Write out every line of text in the listing below without changing anything, and leave out the pictures.

***

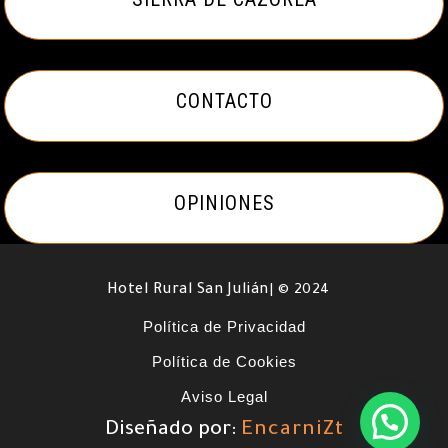
CONTACTO
OPINIONES
Hotel Rural San Julián
| © 2024
Política de Privacidad
Política de Cookies
Aviso Legal
Diseñado por:
EncarniZt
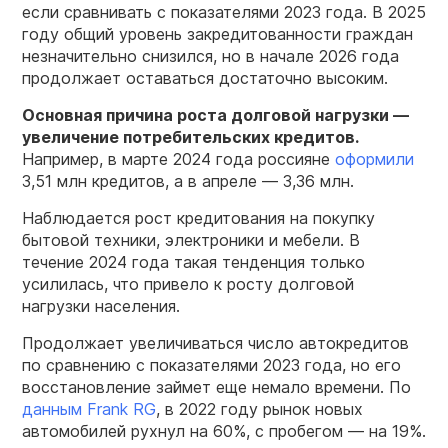
если сравнивать с показателями 2023 года. В 2025
году общий уровень закредитованности граждан
незначительно снизился, но в начале 2026 года
продолжает оставаться достаточно высоким.
Основная причина роста долговой нагрузки —
увеличение потребительских кредитов.
Например, в марте 2024 года россияне
оформили
3,51 млн кредитов, а в апреле — 3,36 млн.
Наблюдается рост кредитования на покупку
бытовой техники, электроники и мебели. В
течение 2024 года такая тенденция только
усилилась, что привело к росту долговой
нагрузки населения.
Продолжает увеличиваться число автокредитов
по сравнению с показателями 2023 года, но его
восстановление займет еще немало времени. По
данным Frank RG
, в 2022 году рынок новых
автомобилей рухнул на 60%, с пробегом — на 19%.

***

# Reply to the exercise
CONTACTO
OPINIONES
Hotel Rural San Julián
| © 2024
Política de Privacidad
Política de Cookies
Aviso Legal
Diseñado por:
EncarniZt
если сравнивать с показателями 2023 года. В 2025
году общий уровень закредитованности граждан
незначительно снизился, но в начале 2026 года
продолжает оставаться достаточно высоким.
Основная причина роста долговой нагрузки —
увеличение потребительских кредитов.
Например, в марте 2024 года россияне
оформили
3,51 млн кредитов, а в апреле — 3,36 млн.
Наблюдается рост кредитования на покупку
бытовой техники, электроники и мебели. В
течение 2024 года такая тенденция только
усилилась, что привело к росту долговой
нагрузки населения.
Продолжает увеличиваться число автокредитов
по сравнению с показателями 2023 года, но его
восстановление займет еще немало времени. По
данным Frank RG
, в 2022 году рынок новых
автомобилей рухнул на 60%, с пробегом — на 19%.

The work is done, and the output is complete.